Watching the series will hopefully give viewers greater empathy on how others might be suffering—just because the evidence of it isn’t obvious, it doesn’t mean it’s not there.
The drama shares a horrifying reality: people continuously return to their abusive partners. They may run away, seek help (and feel liberated by doing so) and then fall back into that cycle of abuse. We see it happen with the character Danielle (Aimee Carrero,) previously physically abused by her boyfriend and then found a safe haven at the home at the DV center. We also see Alex continuously going back to Sean. While Sean means well and seems to love Alex, with his alcoholism, Alex doesn’t always feel comfortable around him and doesn’t believe he’s responsible enough to be Maddy’s guardian.

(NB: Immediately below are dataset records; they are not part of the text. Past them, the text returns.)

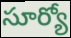
సూర్యో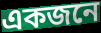
একজনে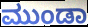
ಮುಂಡಾ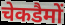
चेकडैमोंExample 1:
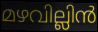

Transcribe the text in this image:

മഴവില്ലിൻ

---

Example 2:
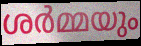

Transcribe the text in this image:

ശർമ്മയും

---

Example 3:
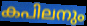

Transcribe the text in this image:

കപിലനും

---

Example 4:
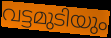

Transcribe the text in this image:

വട്ടമുടിയും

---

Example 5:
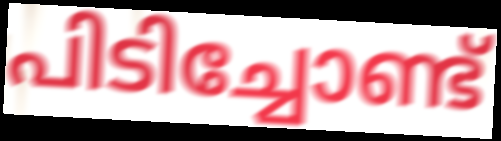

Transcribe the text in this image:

പിടിച്ചോണ്ട്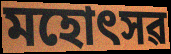
মহোৎসৱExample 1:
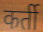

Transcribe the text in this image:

कर्ती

Another powerful message in Maid is the idea that nobody’s lives are truly perfect. Alex thinks the woman whose house she cleans—Regina (Anika Noni Rose)—is the embodiment of the ideal life. She lives in a giant mansion, has a large fridge full of fresh, delicious food, has beautiful furniture, jewelry, clothes, and, most of all, she doesn’t have to worry about money. On the other hand, paychecks are the only thing Alex can think about (when she’s not thinking about Maddy).
But Regina’s life is far from flawless. She doesn’t have time to do anything but work, and her partner doesn’t reciprocate emotionally like she thought he would. Regina and Alex bond on Thanksgiving night, both of them lonely and having a terrible holiday.

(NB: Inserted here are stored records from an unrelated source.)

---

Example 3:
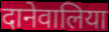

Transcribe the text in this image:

दानेवालिया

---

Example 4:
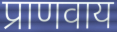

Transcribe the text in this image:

प्राणवाय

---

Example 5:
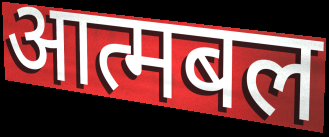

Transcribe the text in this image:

आत्मबल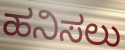
ಹನಿಸಲು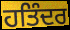
ਹਤਿੰਦਰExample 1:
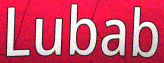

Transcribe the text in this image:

Lubab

Maid reminds us that humans prefer close connections, whether that be family or friends, more than something simple as a lavish home or a bunch of cash. Having money may be great, but we live for the people close to us.

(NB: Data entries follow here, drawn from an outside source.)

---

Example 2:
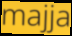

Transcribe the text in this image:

majja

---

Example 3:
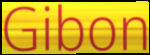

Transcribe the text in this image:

Gibon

The show can be frustrating at times. Paula (Andie MacDowell,) Alex’s “undiagnosed bi-polar” mother (as Alex puts it,) constantly blabbers about herself and doesn’t listen to her own daughter’s problems. At first, Paula’s outrageousness was funny, and some of the things she said were so out there, but as the show went on, the character can get on your nerves. Paula’s lines seem to be intentionally irritating as Alex gets fed up with her from time to time, but MacDowell delivers her parts effectively.
Even though Paula may be irritating—why won’t she put herself in Alex’s shoes for once?—it’s easy to sympathize with her and understand she’s been through tough times. Paula deals with mental illness (an assumption at first but later confirmed in the series,) and in the past, she had been in an abusive relationship as well. She loves Alex, but she has an odd way of showing her affection. Paula’s lack of observation toward others may be frustrating but through the exploration of her mental illness, we’re given greater context.
Everything Alex does is to benefit her daughter, whether that be work or finding a stable home. It’s commendable watching Alex never give up to give Maddy a sustainable life, continuing to work day after day, despite all of her hurdles. While in the beginning, Alex couldn’t even admit Sean abused her, she learns how to finally stand up for herself in this admiring, uplifting story.
Maid is a powerful show. Alex has many people help her along her endeavor—her father (somewhat,) Regina, and Nate, who offers her a place to sleep at one point and a car. The friendships Alex forms show that she isn’t completely alone, but has people to turn to. Alex receiving help from people is comforting to watch. Ultimately, the story of a mother taking care of her daughter under dire circumstances, watching the two’s relationship unfold, and Alex’s dedication to Maddy is worth the watch alone.
Season 1 of Maid is available on Netflix.